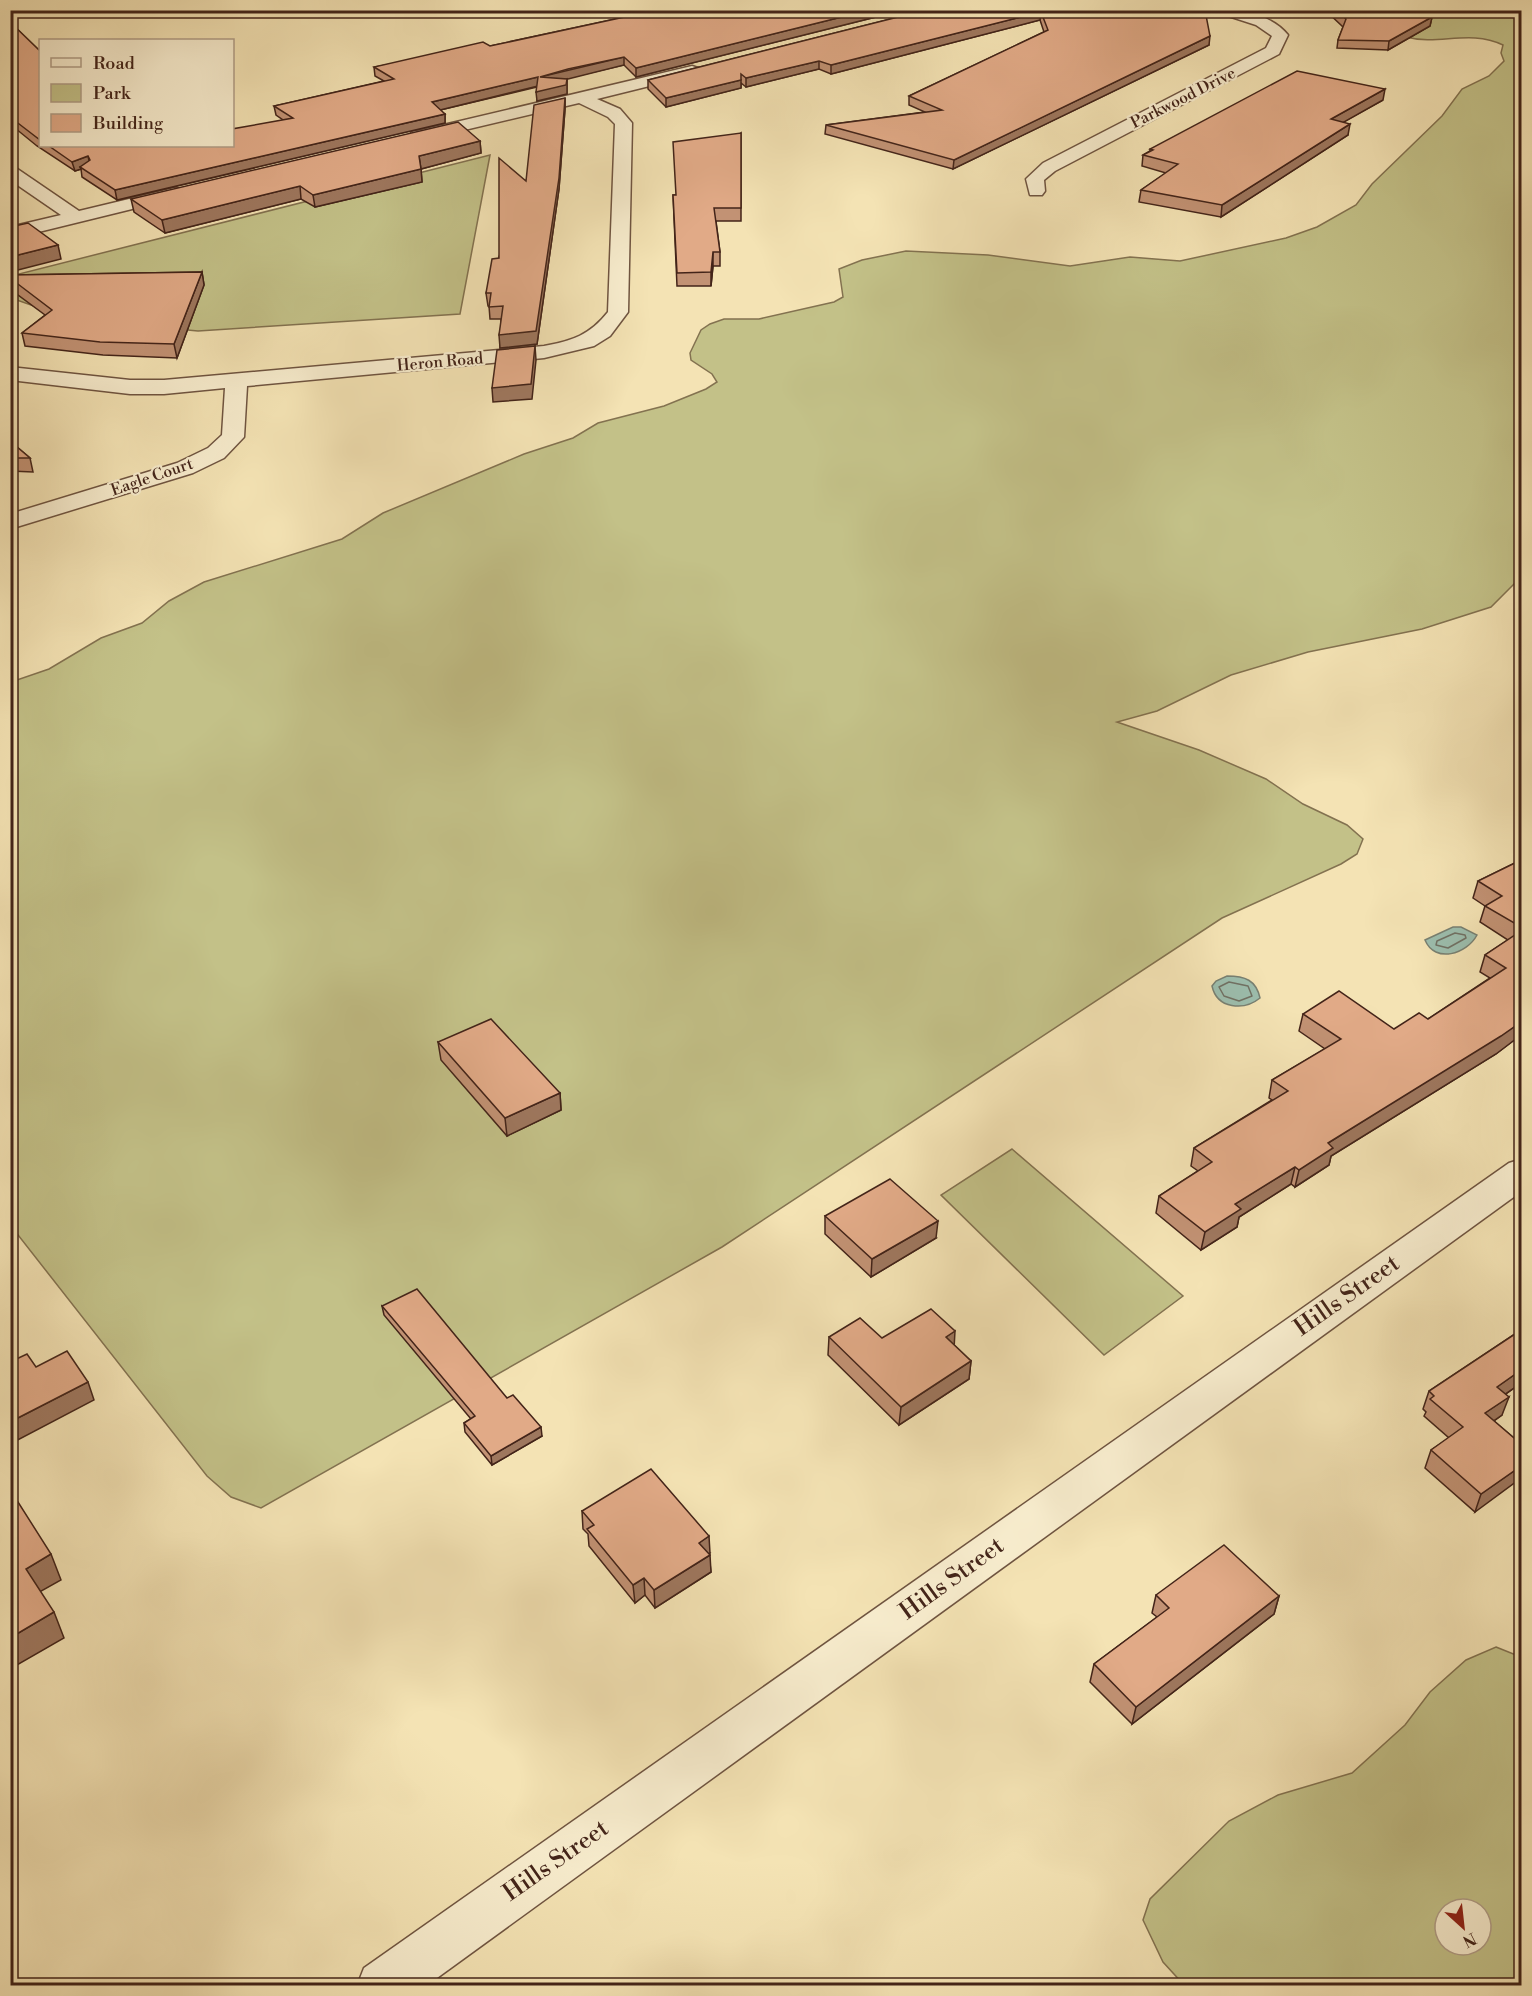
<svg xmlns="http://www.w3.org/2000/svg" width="1532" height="1996" font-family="'Libre Bodoni',serif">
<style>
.green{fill:#c3c188;stroke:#837250;stroke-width:1.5;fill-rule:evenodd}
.water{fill:#9cbeae;stroke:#788072;stroke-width:1.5}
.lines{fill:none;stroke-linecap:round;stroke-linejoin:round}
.shore{stroke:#707164;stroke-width:1.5}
.minor-casing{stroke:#6f5440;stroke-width:3}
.tertiary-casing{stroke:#6f5440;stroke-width:3}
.minor{fill:#f8edce;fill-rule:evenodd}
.tertiary{fill:#f8edce;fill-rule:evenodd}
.wall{fill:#c29274;stroke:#432419;stroke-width:1.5}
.shaded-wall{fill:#9e775e;stroke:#432419;stroke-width:1.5}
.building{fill:#e1aa87;stroke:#432419;stroke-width:1.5}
.labels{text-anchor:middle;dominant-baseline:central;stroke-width:4.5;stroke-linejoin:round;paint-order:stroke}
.far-street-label{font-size:16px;fill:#432419;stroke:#f8edce}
.near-street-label{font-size:24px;fill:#432419;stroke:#f8edce}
</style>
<rect width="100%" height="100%" fill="#f4e3b4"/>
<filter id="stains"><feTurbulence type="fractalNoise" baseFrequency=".00333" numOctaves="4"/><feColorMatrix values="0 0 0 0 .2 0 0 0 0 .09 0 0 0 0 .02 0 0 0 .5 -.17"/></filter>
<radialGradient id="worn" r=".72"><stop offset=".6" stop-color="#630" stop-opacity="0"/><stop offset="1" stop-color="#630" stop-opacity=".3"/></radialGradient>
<g class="green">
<path d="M1418 11H1521V577L1491 607 1422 629 1308 652 1231 675 1157 711 1117 722 1199 750 1266 779 1303 804 1347 825 1363 839 1357 854 1341 864 1222 918 722 1247 261 1508 231 1497 207 1476 11 1226V682L49 669 101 638 142 623 169 601 204 582 342 539 383 513 524 454 573 438 598 423 664 406 706 389 717 382 712 374 691 360 690 353 701 330 710 324 724 319H759L834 302 843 297 839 269 862 260 906 251 988 255 1070 266 1130 257 1180 261 1286 238 1317 227 1356 205 1372 184 1442 116 1462 89 1489 76 1504 61 1501 53 1503 45C1469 29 1439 46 1406 37Z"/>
<polygon points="490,155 460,314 198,331 71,319 11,298 11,276"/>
<polygon points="1012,1149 1183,1296 1104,1355 941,1195"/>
<path d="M1496 1647 1521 1657V1985H1184L1163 1962 1143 1920 1150 1899 1229 1821 1278 1795 1352 1773 1405 1725 1430 1692 1466 1660ZM1445 1909H1481V1945H1445Z"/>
</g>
<g class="water">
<path d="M1453 927H1461L1477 935C1467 954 1435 964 1425 940Z"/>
<path d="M1227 976C1245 976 1256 980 1260 998 1244 1011 1217 1009 1212 986L1216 981Z"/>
</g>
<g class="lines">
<g class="shore">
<polygon points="1455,933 1465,935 1466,938 1448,948 1436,945 1437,941"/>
<polygon points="1229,982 1248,986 1252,996 1239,1001 1224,996 1219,987"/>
</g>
<g class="minor-casing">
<g id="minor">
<path d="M1217 10C1242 10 1271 14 1288 35L1279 54 1055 171 1044 180 1045 191 1042 195H1030L1026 179 1043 163 1266 48 1272 36 1256 25 1219 13Z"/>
<path d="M692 66 698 68 700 71 698 74 597 99 620 109 632 123 628 312 610 336 594 346 544 358 247 386 244 437 224 458 193 473 10 529V514L177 463 208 448 222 435 225 388 164 394H130L10 380V367L130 380H164L544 346C572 341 590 335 608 312L615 124 608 117 579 103 418 141 412 140 409 136 412 132 418 131Z"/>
<polygon points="10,167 16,168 79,211 175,188 181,189 184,193 181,197 10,239 10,227 61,215 10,180"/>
</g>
</g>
<g class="tertiary-casing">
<polygon id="tertiary" points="1522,1159 1522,1191 426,1986 357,1986 364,1968 1509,1163"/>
</g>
<use href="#minor" class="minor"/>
<use href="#tertiary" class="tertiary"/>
</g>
<g class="wall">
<polygon points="657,10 904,10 636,77 624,65 568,78 565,79 567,79 567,94 537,101 537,87 440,110 445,114 445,123 117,200 82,177 81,169 75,171 37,146 10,124 10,22 40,51 40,146 232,146 283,120 276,115 274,106 384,81 375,76 374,67 490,46"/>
<polygon points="926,10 1205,10 1209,45 953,169 825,134 826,125 925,112 909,105 909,96 1044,32 1040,20 831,74 819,69 746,87 741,83 741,88 666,107 648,89 648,80"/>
<polygon points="1325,10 1420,10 1432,17 1430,26 1388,50 1337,48 1338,40 1343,27"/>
<polygon points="565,98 565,109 559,189 537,344 500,348 501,319 490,319 489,306 488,306 486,293 526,181"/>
<polygon points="1383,100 1343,122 1348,135 1221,217 1139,202 1141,190 1166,173 1142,166 1143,155 1150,151 1150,149"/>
<polygon points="741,133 741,221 716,221 720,252 720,266 713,266 711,286 677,286 673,195 676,195"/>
<polygon points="480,141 481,153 421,169 422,182 315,207 301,199 165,233 134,212 131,199"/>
<polygon points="202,272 204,285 177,358 103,355 25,346 22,333 45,315 10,289 10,275"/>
<polygon points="10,441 30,458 33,472 10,471"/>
<polygon points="1521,860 1521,1035 1496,1054 1331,1156 1329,1165 1295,1187 1291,1184 1239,1217 1237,1227 1201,1250 1156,1213 1159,1196 1198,1171 1191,1166 1194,1148 1272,1100 1269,1098 1272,1080 1325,1049 1299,1031 1303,1014 1394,1029 1428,1019 1490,978 1480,972 1485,955 1508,940 1480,922 1485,906 1473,898 1478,881"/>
<polygon points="438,1042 560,1093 561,1110 507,1136 441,1060"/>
<polygon points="825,1216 936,1238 871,1277 825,1234"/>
<polygon points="382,1306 507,1398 542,1436 492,1465 465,1432 464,1423 471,1419 384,1315"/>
<polygon points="1521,1330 1521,1383 1506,1394 1502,1415 1494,1421 1521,1444 1475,1512 1425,1468 1431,1450 1449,1438 1424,1416 1426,1412 1423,1409 1429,1391"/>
<polygon points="829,1337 882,1338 954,1345 971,1361 969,1379 899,1425 828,1355"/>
<polygon points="582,1511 710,1553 709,1554 711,1572 655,1608 645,1595 635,1603 589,1546 588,1534 583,1529"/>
<polygon points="1156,1595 1279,1596 1274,1614 1132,1724 1090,1682 1094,1664 1157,1617 1152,1613"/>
</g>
<g class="shaded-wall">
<polygon points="870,10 904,10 636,77 636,68"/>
<polygon points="1041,12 1040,20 831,74 831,65"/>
<polygon points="1432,17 1430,26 1388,50 1389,41"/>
<polygon points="1210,36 1209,45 953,169 954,160"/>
<polygon points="624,57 624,65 540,86 540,77"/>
<polygon points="819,61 819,69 746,87 746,78"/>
<polygon points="538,77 538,86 432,112 432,102"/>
<polygon points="567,79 567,94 537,101 536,92"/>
<polygon points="741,80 741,88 666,107 666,98"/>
<polygon points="1385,89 1383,100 1330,130 1331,119"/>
<polygon points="565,98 565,109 559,189 537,344 500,348 499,335"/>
<polygon points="445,114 445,123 117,200 115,190"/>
<polygon points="1350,124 1348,135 1221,217 1222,205"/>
<polygon points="480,141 481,153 421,169 419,156"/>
<polygon points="88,156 90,165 80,167 81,169 75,171 72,162"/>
<polygon points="421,169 422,182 315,207 313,195"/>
<polygon points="300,186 301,199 165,233 162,220"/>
<polygon points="58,245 61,259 10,272 10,257"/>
<polygon points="713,252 713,266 711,286 711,272"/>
<polygon points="202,272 204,285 177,358 174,344"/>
<polygon points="535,346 536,360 532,399 493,402 492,388"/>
<polygon points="1521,1022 1521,1035 1496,1054 1331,1156 1329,1165 1295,1187 1299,1170 1328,1143"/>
<polygon points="560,1093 561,1110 507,1136 505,1118"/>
<polygon points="1295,1167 1291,1184 1239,1217 1237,1227 1201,1250 1205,1232 1235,1204"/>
<polygon points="938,1221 936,1238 871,1277 872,1259"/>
<polygon points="955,1331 954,1349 946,1337"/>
<polygon points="971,1361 969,1379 899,1425 901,1407"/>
<polygon points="1521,1370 1521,1383 1491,1404 1497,1387"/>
<polygon points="88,1382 94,1400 10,1444 10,1422"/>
<polygon points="1509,1397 1502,1415 1479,1431 1485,1413"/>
<polygon points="541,1427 542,1436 492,1465 491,1456"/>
<polygon points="1521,1466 1521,1478 1475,1512 1481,1494"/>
<polygon points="709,1536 710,1553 700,1560 699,1543"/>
<polygon points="51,1554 61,1580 36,1594 26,1569"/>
<polygon points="710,1555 711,1572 655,1608 654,1590"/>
<polygon points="644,1578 645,1595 635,1603 633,1585"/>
<polygon points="1279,1596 1274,1614 1132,1724 1136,1707"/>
<polygon points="54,1612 64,1638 10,1669 10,1638"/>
</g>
<g class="building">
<polygon points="657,10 870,10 636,68 624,57 568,69 540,77 567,79 566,85 536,92 538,77 432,102 445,114 115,190 80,167 90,160 88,156 72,162 49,146 232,146 232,129 293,118 274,106 394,79 374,67 483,42 490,46"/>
<polygon points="926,10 1205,10 1210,36 954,160 826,125 942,110 909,96 1048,30 1041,12 831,65 819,61 746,78 741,74 741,80 666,98 648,80"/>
<polygon points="1336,10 1420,10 1432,17 1389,41 1338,40 1346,19"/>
<polygon points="10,22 40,51 40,140 10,117"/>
<polygon points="1297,71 1385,89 1331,119 1350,124 1222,205 1141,190 1178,164 1143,155 1153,150 1150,149"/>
<polygon points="565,98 559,178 536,331 499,335 503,306 489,307 491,293 486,293 492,259 499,258 499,158 526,181 534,105"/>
<polygon points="458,122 480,141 419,156 421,169 313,195 300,186 162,220 131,199"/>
<polygon points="741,133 741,208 714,208 720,252 713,252 711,272 677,273 673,195 676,195 673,142"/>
<polygon points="28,223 58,245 10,257 10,227"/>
<polygon points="202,272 174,344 100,342 22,333 52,310 10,278 10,275"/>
<polygon points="535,346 531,384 492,388 497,350"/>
<polygon points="10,441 30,458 10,458"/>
<polygon points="1521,860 1521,927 1485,906 1502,896 1478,881"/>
<polygon points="1521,931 1521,1022 1501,1036 1328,1143 1333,1148 1299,1170 1295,1167 1235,1204 1241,1209 1205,1232 1159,1196 1212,1162 1194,1148 1288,1091 1272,1080 1341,1039 1303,1014 1339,991 1394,1029 1419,1013 1428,1019 1506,968 1485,955"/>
<polygon points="491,1019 560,1093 505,1118 438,1042"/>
<polygon points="890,1179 938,1221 872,1259 825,1216"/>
<polygon points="417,1289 507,1398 513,1395 541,1427 491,1456 464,1423 475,1416 382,1306"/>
<polygon points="931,1309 955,1331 946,1337 971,1361 901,1407 829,1337 860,1318 882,1338"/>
<polygon points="1521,1330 1521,1370 1497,1387 1509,1397 1485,1413 1521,1444 1521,1466 1481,1494 1431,1450 1463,1427 1430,1399 1434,1396 1429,1391"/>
<polygon points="67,1351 88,1382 10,1422 10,1362 27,1354 36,1367"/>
<polygon points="651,1469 709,1536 699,1543 710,1555 654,1590 644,1578 633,1585 587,1529 594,1525 582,1511"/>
<polygon points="11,1491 51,1554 26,1569 54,1612 10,1638 10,1492"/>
<polygon points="1224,1545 1279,1596 1136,1707 1094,1664 1169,1608 1156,1595"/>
</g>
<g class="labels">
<g class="far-street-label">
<text transform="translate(1183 98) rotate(-27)">Parkwood Drive</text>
<text transform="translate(440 362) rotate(-5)">Heron Road</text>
<text transform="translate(152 477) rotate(-19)">Eagle Court</text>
</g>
<g class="near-street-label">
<text transform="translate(1347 1296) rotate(-35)">Hills Street</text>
<text transform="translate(952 1579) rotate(-36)">Hills Street</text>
<text transform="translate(556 1861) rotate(-35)">Hills Street</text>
</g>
</g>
<rect width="1532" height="1996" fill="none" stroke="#f4e3b4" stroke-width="36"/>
<rect x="12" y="12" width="1508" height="1972" fill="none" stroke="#432419" stroke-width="3"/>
<rect x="18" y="18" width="1496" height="1960" fill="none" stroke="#432419" stroke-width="1.5"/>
<rect x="39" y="39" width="195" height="108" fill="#f8edce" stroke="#b09d86" stroke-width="1.5"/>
<rect x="51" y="58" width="30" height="9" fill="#f8edce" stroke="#b09d86" stroke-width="1.5"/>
<text x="93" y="69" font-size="18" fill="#432419">Road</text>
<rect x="51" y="84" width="30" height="18" fill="#c3c188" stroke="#b09d86" stroke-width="1.5"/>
<text x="93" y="99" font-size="18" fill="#432419">Park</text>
<rect x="51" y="114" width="30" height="18" fill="#e1aa87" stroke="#b09d86" stroke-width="1.5"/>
<text x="93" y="129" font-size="18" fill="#432419">Building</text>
<g transform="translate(1463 1927) rotate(153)"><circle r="28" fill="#f8edce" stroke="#b09d86" stroke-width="1.5"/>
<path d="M0-4.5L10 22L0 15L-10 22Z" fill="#8f2418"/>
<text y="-9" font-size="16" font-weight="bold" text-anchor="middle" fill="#432419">N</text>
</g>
<rect width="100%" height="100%" filter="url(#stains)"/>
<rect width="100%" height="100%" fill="url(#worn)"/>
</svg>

----

Whenever the word "rule" shows up in a line of the entries, list that line.

.green{fill:#c3c188;stroke:#837250;stroke-width:1.5;fill-rule:evenodd}
.minor{fill:#f8edce;fill-rule:evenodd}
.tertiary{fill:#f8edce;fill-rule:evenodd}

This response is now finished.